Saturday, November 28, 2009

Zany Underemployed Closeted Homosexual With A Chip On His Shoulder Officially Ends His "Taco Litmus Test"

July, 2007. "Dude, honestly, official new rule. I call it the Taco Litmus Test. I'm going to take any girl I kinda like to the La Isla Bonita Taco Truck. It's super good. Real close to my crib. The roomies and I go after the bars close. So if the girl I'm with digs on the truck, Date 2. If not, guess it wasn't meant to be."

May, 2008. While waiting to pick him up a surprise chicken burrito from the truck, the guy's friendly, masculine girlfriend Katy is somehow lured into an alley and subsequently savagely beaten and raped by a sinewy, red-faced wino.
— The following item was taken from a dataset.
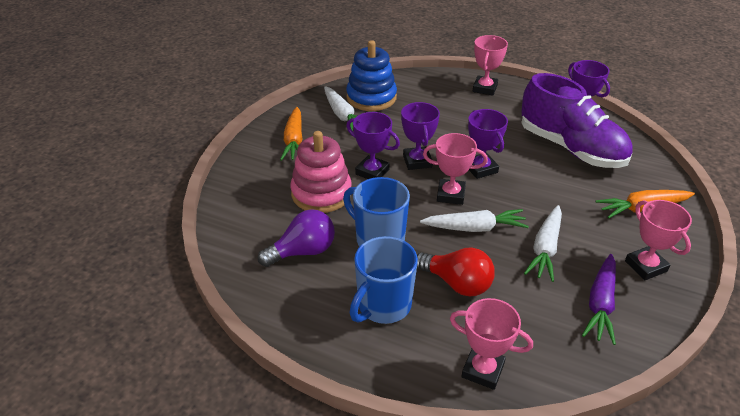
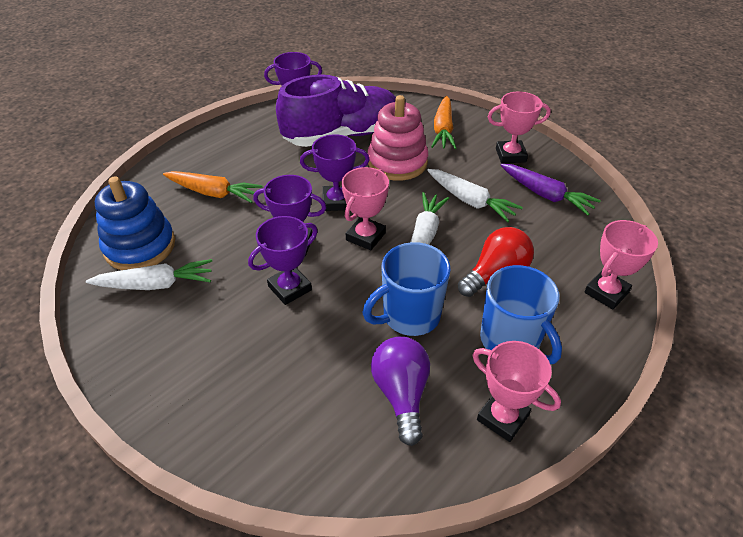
camera: 70 degrees left, 5 degrees up
orange carrot [280,107,302,161] -> orange carrot moved to [163,171,263,203]
pink stacking toy [290,131,352,213] -> pink stacking toy moved to [368,95,428,181]
pink trophy [473,35,508,96] -> pink trophy moved to [473,341,561,442]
June, 2009. "Dude, what the hell?! I don't care how many shots you did. How could you even think it was cool to ask if I still do the Taco Litmus Test after what happened to Katy? I don't even know what to say to be honest. If you were in my position, and you first told me about the Taco Litmus Test you had, and then something terrible happened to your ex at the truck, I would never, never ask you if you still had a Taco Litmus Test. Dude, honestly, I'm bouncing. Like, let's talk about this when you've had time to think about just how friggin offensive it is to even mention the Taco Litmus Test."